>> begin Source material
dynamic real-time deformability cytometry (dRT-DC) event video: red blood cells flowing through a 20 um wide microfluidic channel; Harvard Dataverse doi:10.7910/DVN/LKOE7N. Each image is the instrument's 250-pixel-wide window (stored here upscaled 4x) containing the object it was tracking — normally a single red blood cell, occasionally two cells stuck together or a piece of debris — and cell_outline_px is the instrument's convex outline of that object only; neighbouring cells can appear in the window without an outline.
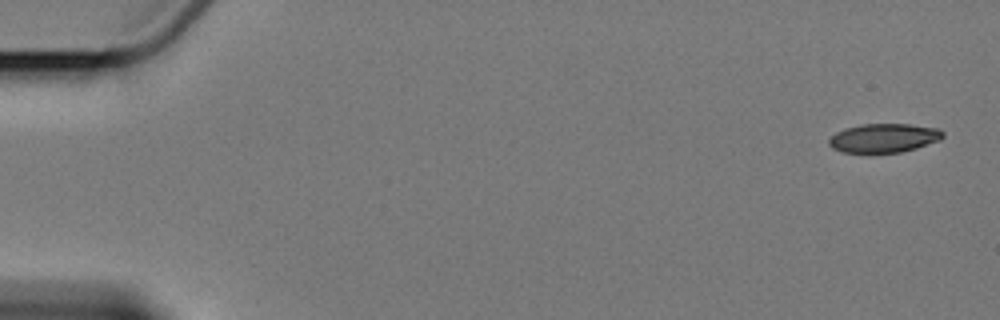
{"species": "Egyptian fruit bat (a non-hibernating species)", "species_latin": "Rousettus aegyptiacus", "temperature_condition": "cold", "stored_images_in_passage": 5, "camera_frame_rate_fps": 3000, "um_per_image_px": 0.085, "animal": {"sex": "female"}, "frame": {"image": 1, "passage_image": 1, "time_ms": 0.0, "image_size_px": [1000, 320], "cell_outline_px": [[944, 136], [940, 140], [916, 148], [900, 152], [840, 152], [832, 148], [828, 144], [828, 140], [836, 132], [844, 128], [864, 124], [908, 124], [940, 128], [944, 132]], "centroid_in_image_um": [75.14, 11.72], "position_along_channel_um": 9.9, "area_um2": 19.19}}
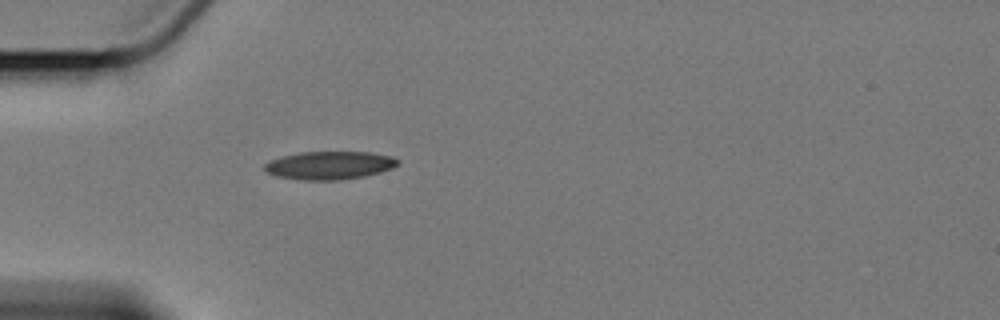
{"frame": {"image": 2, "passage_image": 5, "time_ms": 5.333, "image_size_px": [1000, 320], "cell_outline_px": [[400, 164], [392, 168], [380, 172], [364, 176], [336, 180], [304, 180], [276, 176], [268, 172], [264, 168], [264, 164], [272, 160], [284, 156], [300, 152], [368, 152], [392, 156], [400, 160]], "centroid_in_image_um": [28.05, 14.05], "position_along_channel_um": 56.9, "area_um2": 21.68}}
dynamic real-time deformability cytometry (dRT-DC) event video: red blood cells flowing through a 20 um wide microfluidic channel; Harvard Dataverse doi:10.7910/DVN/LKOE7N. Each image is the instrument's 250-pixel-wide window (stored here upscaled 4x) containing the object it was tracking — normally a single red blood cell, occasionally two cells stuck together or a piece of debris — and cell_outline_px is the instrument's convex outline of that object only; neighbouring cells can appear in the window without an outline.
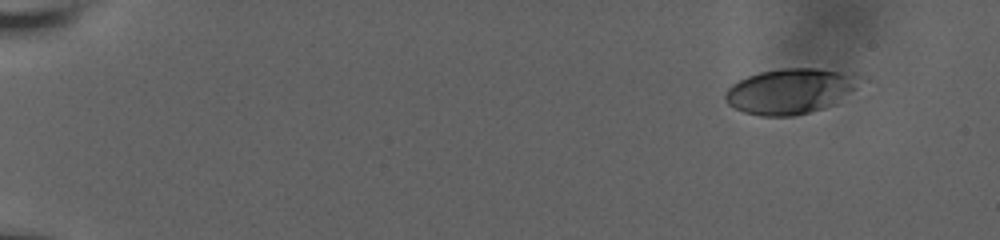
{"species": "human", "species_latin": "Homo sapiens", "temperature_condition": "room temperature", "stored_images_in_passage": 55, "camera_frame_rate_fps": 3000, "um_per_image_px": 0.085, "donor": {"sex": "male"}, "frame": {"image": 1, "passage_image": 1, "time_ms": 0.0, "image_size_px": [1000, 240], "cell_outline_px": [[860, 84], [856, 88], [832, 104], [824, 108], [792, 116], [760, 116], [744, 112], [728, 104], [724, 100], [724, 92], [732, 84], [748, 76], [760, 72], [784, 68], [816, 68], [836, 72]], "centroid_in_image_um": [67.0, 7.78], "position_along_channel_um": 18.0, "area_um2": 34.33}}
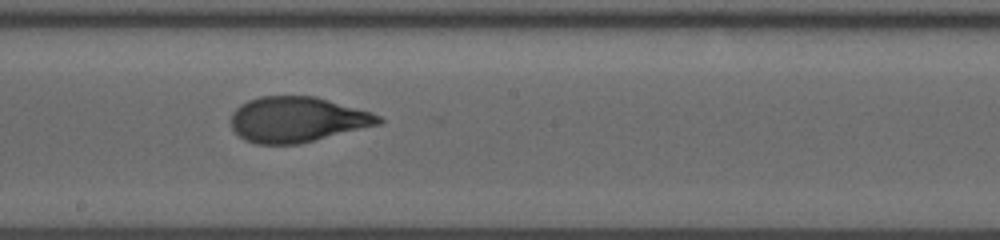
{"frame": {"image": 2, "passage_image": 31, "time_ms": 10.0, "image_size_px": [1000, 240], "cell_outline_px": [[384, 120], [380, 124], [296, 144], [256, 144], [244, 140], [232, 128], [232, 112], [240, 104], [248, 100], [260, 96], [316, 96], [372, 112], [380, 116]], "centroid_in_image_um": [25.25, 10.14], "position_along_channel_um": 222.9, "area_um2": 38.84}}
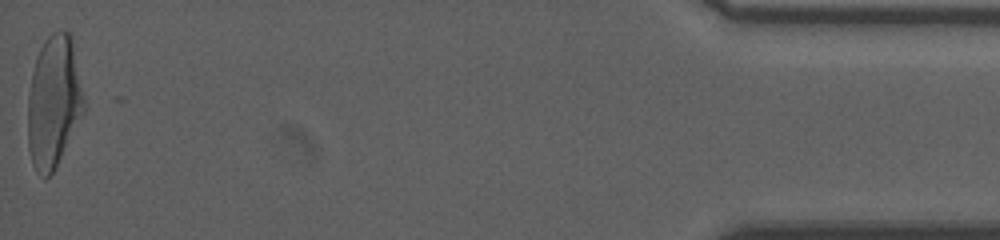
{"frame": {"image": 3, "passage_image": 55, "time_ms": 18.0, "image_size_px": [1000, 240], "cell_outline_px": [[84, 112], [52, 172], [44, 180], [36, 172], [32, 164], [28, 148], [28, 96], [32, 72], [36, 56], [44, 40], [52, 32], [68, 32], [72, 36], [84, 96]], "centroid_in_image_um": [4.55, 8.64], "position_along_channel_um": 430.6, "area_um2": 43.0}, "authors_computed_cell_mechanics": {"area_um2": 38.4948, "velocity_mm_per_s": 3.6558, "shape_relaxation_time_tau1_ms": 4.4825, "shape_relaxation_time_tau2_ms": 0.8247, "deformation_change_tau1": 0.1978, "deformation_change_tau2": 0.0688}}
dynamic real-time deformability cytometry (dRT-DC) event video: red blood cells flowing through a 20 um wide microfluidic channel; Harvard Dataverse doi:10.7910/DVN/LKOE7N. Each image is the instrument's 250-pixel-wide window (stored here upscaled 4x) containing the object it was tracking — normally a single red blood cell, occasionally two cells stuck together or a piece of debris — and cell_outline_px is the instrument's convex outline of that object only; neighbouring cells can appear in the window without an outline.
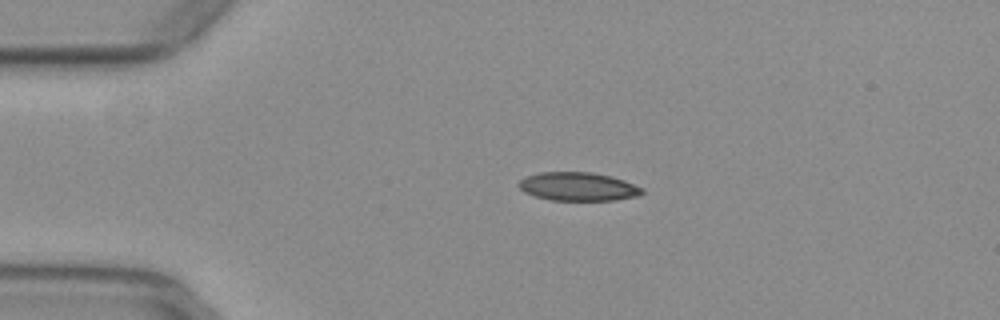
{"species": "common noctule bat (a hibernating species)", "species_latin": "Nyctalus noctula", "temperature_condition": "warm", "stored_images_in_passage": 42, "camera_frame_rate_fps": 3000, "um_per_image_px": 0.085, "animal": {"sex": "female", "body_mass_g": 29.2, "forearm_length_mm": 56.3}, "frame": {"image": 1, "passage_image": 1, "time_ms": 0.0, "image_size_px": [1000, 320], "cell_outline_px": [[644, 192], [640, 196], [616, 200], [552, 200], [536, 196], [524, 192], [516, 184], [524, 176], [540, 172], [592, 172], [612, 176], [624, 180], [644, 188]], "centroid_in_image_um": [49.16, 15.85], "position_along_channel_um": 35.8, "area_um2": 20.69}}
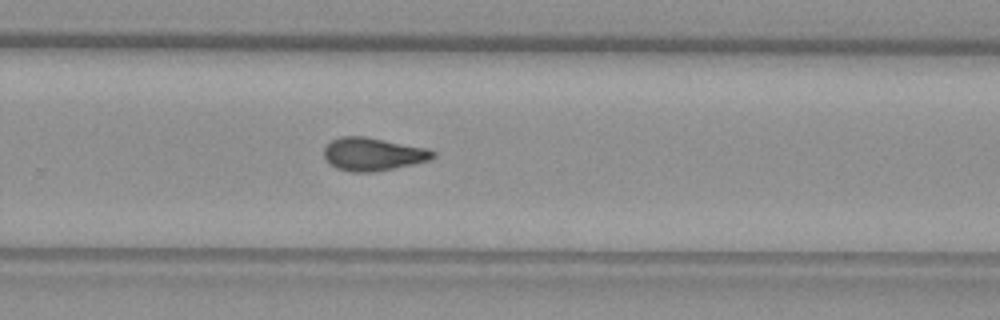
{"frame": {"image": 2, "passage_image": 24, "time_ms": 7.667, "image_size_px": [1000, 320], "cell_outline_px": [[436, 156], [428, 160], [392, 168], [372, 172], [352, 172], [336, 168], [324, 156], [324, 148], [332, 140], [340, 136], [364, 136], [428, 148], [436, 152]], "centroid_in_image_um": [31.7, 13.09], "position_along_channel_um": 298.1, "area_um2": 20.69}}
>> end Source material
• Task description: Copy everything in the records above except the pictures, exactly as written.

• Response for this exercise:
dynamic real-time deformability cytometry (dRT-DC) event video: red blood cells flowing through a 20 um wide microfluidic channel; Harvard Dataverse doi:10.7910/DVN/LKOE7N. Each image is the instrument's 250-pixel-wide window (stored here upscaled 4x) containing the object it was tracking — normally a single red blood cell, occasionally two cells stuck together or a piece of debris — and cell_outline_px is the instrument's convex outline of that object only; neighbouring cells can appear in the window without an outline.
{"species": "Egyptian fruit bat (a non-hibernating species)", "species_latin": "Rousettus aegyptiacus", "temperature_condition": "cold", "stored_images_in_passage": 5, "camera_frame_rate_fps": 3000, "um_per_image_px": 0.085, "animal": {"sex": "female"}, "frame": {"image": 1, "passage_image": 1, "time_ms": 0.0, "image_size_px": [1000, 320], "cell_outline_px": [[944, 136], [940, 140], [916, 148], [900, 152], [840, 152], [832, 148], [828, 144], [828, 140], [836, 132], [844, 128], [864, 124], [908, 124], [940, 128], [944, 132]], "centroid_in_image_um": [75.14, 11.72], "position_along_channel_um": 9.9, "area_um2": 19.19}}
{"frame": {"image": 2, "passage_image": 5, "time_ms": 5.333, "image_size_px": [1000, 320], "cell_outline_px": [[400, 164], [392, 168], [380, 172], [364, 176], [336, 180], [304, 180], [276, 176], [268, 172], [264, 168], [264, 164], [272, 160], [284, 156], [300, 152], [368, 152], [392, 156], [400, 160]], "centroid_in_image_um": [28.05, 14.05], "position_along_channel_um": 56.9, "area_um2": 21.68}}
dynamic real-time deformability cytometry (dRT-DC) event video: red blood cells flowing through a 20 um wide microfluidic channel; Harvard Dataverse doi:10.7910/DVN/LKOE7N. Each image is the instrument's 250-pixel-wide window (stored here upscaled 4x) containing the object it was tracking — normally a single red blood cell, occasionally two cells stuck together or a piece of debris — and cell_outline_px is the instrument's convex outline of that object only; neighbouring cells can appear in the window without an outline.
{"species": "human", "species_latin": "Homo sapiens", "temperature_condition": "room temperature", "stored_images_in_passage": 55, "camera_frame_rate_fps": 3000, "um_per_image_px": 0.085, "donor": {"sex": "male"}, "frame": {"image": 1, "passage_image": 1, "time_ms": 0.0, "image_size_px": [1000, 240], "cell_outline_px": [[860, 84], [856, 88], [832, 104], [824, 108], [792, 116], [760, 116], [744, 112], [728, 104], [724, 100], [724, 92], [732, 84], [748, 76], [760, 72], [784, 68], [816, 68], [836, 72]], "centroid_in_image_um": [67.0, 7.78], "position_along_channel_um": 18.0, "area_um2": 34.33}}
{"frame": {"image": 2, "passage_image": 31, "time_ms": 10.0, "image_size_px": [1000, 240], "cell_outline_px": [[384, 120], [380, 124], [296, 144], [256, 144], [244, 140], [232, 128], [232, 112], [240, 104], [248, 100], [260, 96], [316, 96], [372, 112], [380, 116]], "centroid_in_image_um": [25.25, 10.14], "position_along_channel_um": 222.9, "area_um2": 38.84}}
{"frame": {"image": 3, "passage_image": 55, "time_ms": 18.0, "image_size_px": [1000, 240], "cell_outline_px": [[84, 112], [52, 172], [44, 180], [36, 172], [32, 164], [28, 148], [28, 96], [32, 72], [36, 56], [44, 40], [52, 32], [68, 32], [72, 36], [84, 96]], "centroid_in_image_um": [4.55, 8.64], "position_along_channel_um": 430.6, "area_um2": 43.0}, "authors_computed_cell_mechanics": {"area_um2": 38.4948, "velocity_mm_per_s": 3.6558, "shape_relaxation_time_tau1_ms": 4.4825, "shape_relaxation_time_tau2_ms": 0.8247, "deformation_change_tau1": 0.1978, "deformation_change_tau2": 0.0688}}
dynamic real-time deformability cytometry (dRT-DC) event video: red blood cells flowing through a 20 um wide microfluidic channel; Harvard Dataverse doi:10.7910/DVN/LKOE7N. Each image is the instrument's 250-pixel-wide window (stored here upscaled 4x) containing the object it was tracking — normally a single red blood cell, occasionally two cells stuck together or a piece of debris — and cell_outline_px is the instrument's convex outline of that object only; neighbouring cells can appear in the window without an outline.
{"species": "common noctule bat (a hibernating species)", "species_latin": "Nyctalus noctula", "temperature_condition": "warm", "stored_images_in_passage": 42, "camera_frame_rate_fps": 3000, "um_per_image_px": 0.085, "animal": {"sex": "female", "body_mass_g": 29.2, "forearm_length_mm": 56.3}, "frame": {"image": 1, "passage_image": 1, "time_ms": 0.0, "image_size_px": [1000, 320], "cell_outline_px": [[644, 192], [640, 196], [616, 200], [552, 200], [536, 196], [524, 192], [516, 184], [524, 176], [540, 172], [592, 172], [612, 176], [624, 180], [644, 188]], "centroid_in_image_um": [49.16, 15.85], "position_along_channel_um": 35.8, "area_um2": 20.69}}
{"frame": {"image": 2, "passage_image": 24, "time_ms": 7.667, "image_size_px": [1000, 320], "cell_outline_px": [[436, 156], [428, 160], [392, 168], [372, 172], [352, 172], [336, 168], [324, 156], [324, 148], [332, 140], [340, 136], [364, 136], [428, 148], [436, 152]], "centroid_in_image_um": [31.7, 13.09], "position_along_channel_um": 298.1, "area_um2": 20.69}}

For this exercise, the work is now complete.